• Collected data:
[Start of section]

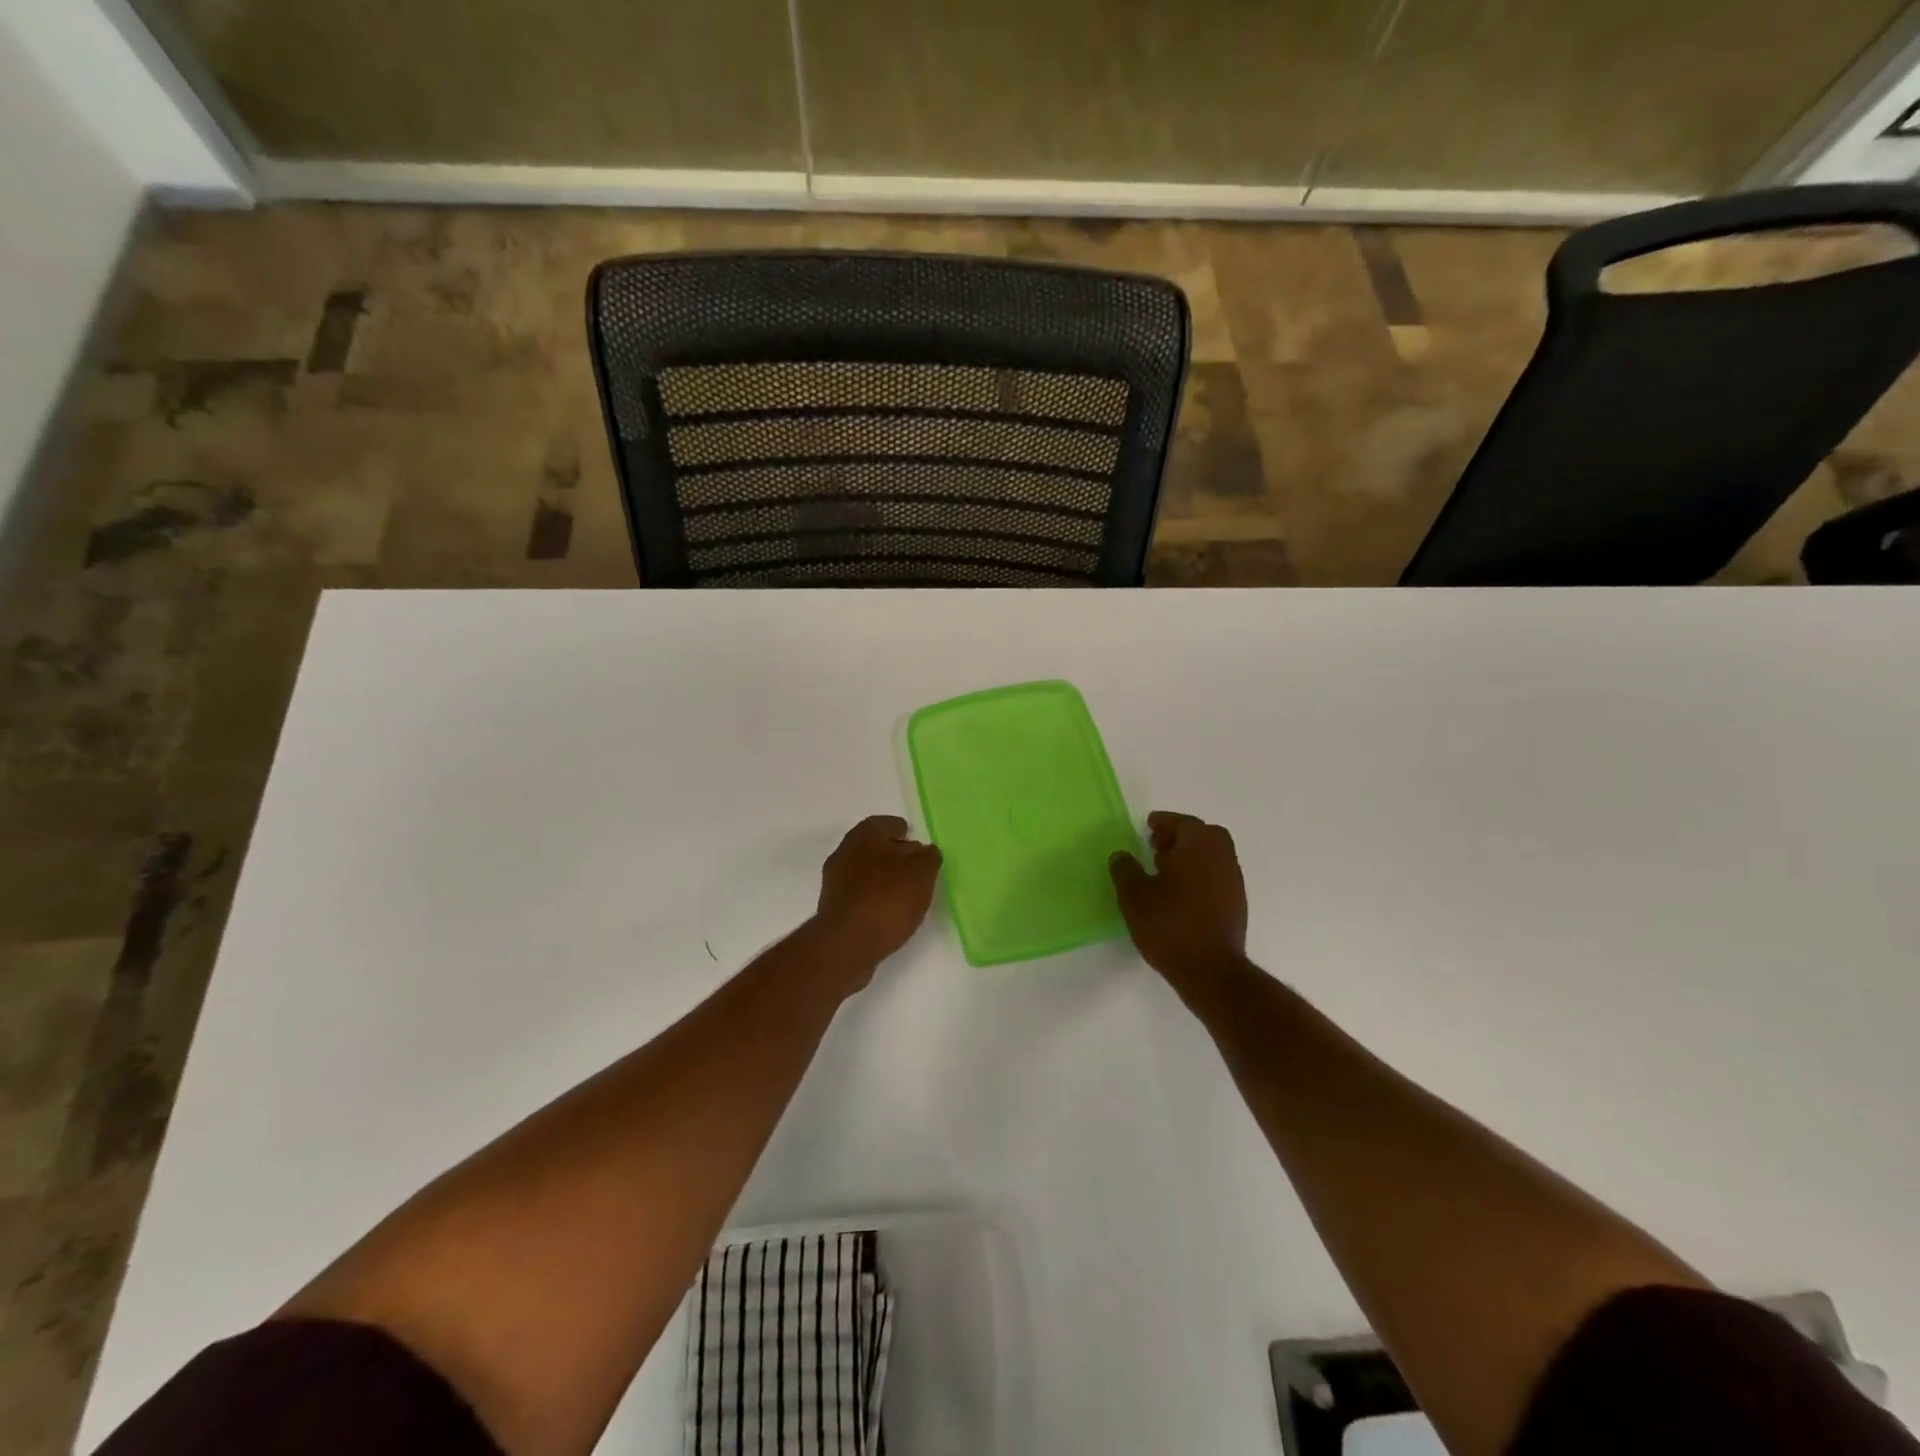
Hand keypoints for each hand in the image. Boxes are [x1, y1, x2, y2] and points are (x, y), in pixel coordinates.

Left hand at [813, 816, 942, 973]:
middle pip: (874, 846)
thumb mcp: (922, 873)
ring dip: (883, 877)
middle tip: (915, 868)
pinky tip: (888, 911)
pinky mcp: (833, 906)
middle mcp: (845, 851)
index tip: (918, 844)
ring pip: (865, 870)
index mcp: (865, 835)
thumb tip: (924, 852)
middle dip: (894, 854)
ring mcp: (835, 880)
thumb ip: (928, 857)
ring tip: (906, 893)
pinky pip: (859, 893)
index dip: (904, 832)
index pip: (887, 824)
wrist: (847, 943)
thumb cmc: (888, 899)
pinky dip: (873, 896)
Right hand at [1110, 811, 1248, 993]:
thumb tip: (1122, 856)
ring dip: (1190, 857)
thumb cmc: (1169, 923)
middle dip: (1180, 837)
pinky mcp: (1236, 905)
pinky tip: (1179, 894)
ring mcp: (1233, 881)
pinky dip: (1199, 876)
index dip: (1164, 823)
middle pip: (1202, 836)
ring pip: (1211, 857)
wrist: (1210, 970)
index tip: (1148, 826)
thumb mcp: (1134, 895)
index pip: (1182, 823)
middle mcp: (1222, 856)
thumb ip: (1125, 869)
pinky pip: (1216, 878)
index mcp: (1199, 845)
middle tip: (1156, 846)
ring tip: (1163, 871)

[End of section]
[Start of section]

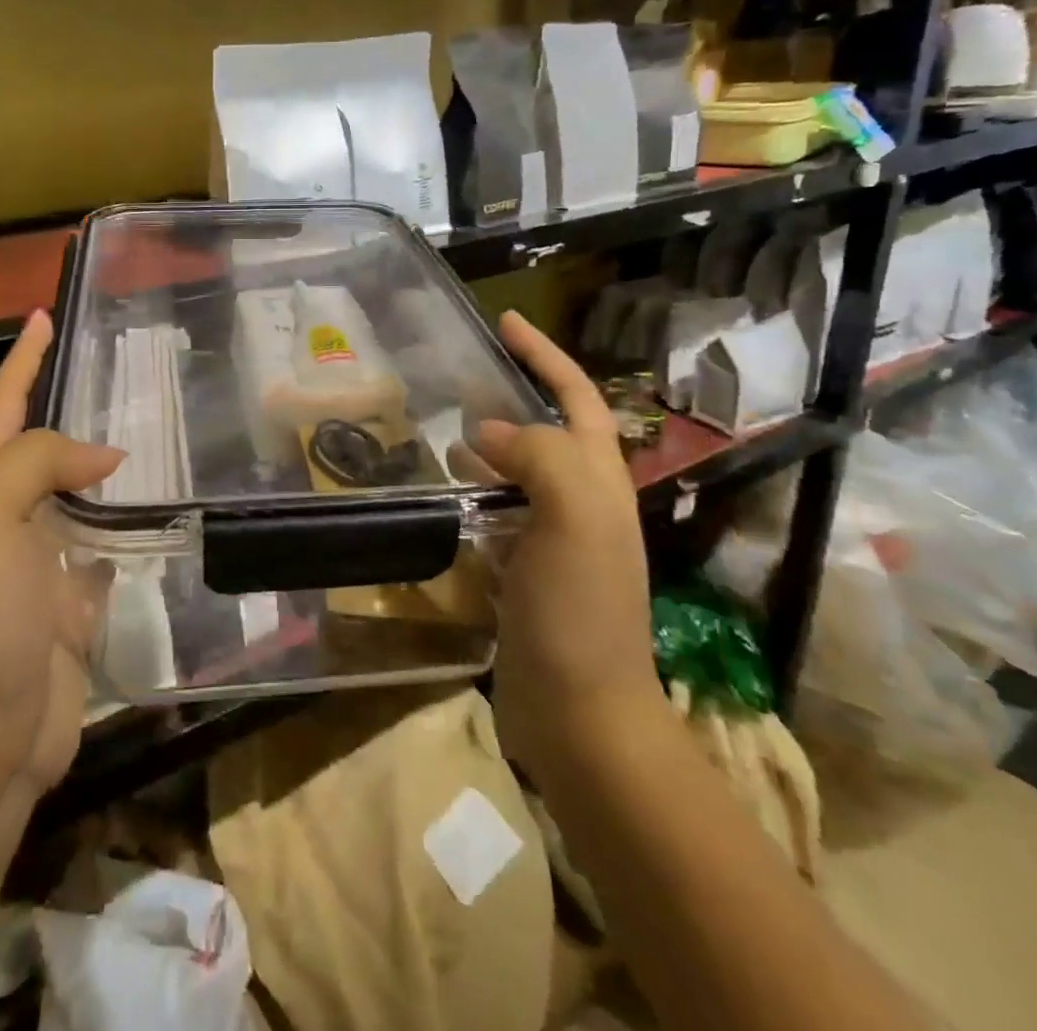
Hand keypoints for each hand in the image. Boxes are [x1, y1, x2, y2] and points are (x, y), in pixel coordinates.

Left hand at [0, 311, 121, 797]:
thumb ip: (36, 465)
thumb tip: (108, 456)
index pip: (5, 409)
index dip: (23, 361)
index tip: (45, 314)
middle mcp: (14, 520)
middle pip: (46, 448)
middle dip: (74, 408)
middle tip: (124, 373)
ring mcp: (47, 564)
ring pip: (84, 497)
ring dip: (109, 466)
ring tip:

[End of section]

• Work task: Please go line by line through the records above, copying each one that holds the string "hand".

• Response to this exercise:
Hand keypoints for each hand in the image. Boxes are [x1, y1, x2, y2] and points are (x, y), in pixel coordinates.
Left hand at [813, 816, 942, 973]:
Right hand at [1110, 811, 1248, 993]:
Hand keypoints for each hand in the image. Boxes are [x1, y1, x2, y2] and points are (x, y), in pixel coordinates.
Left hand at [0, 311, 121, 797]:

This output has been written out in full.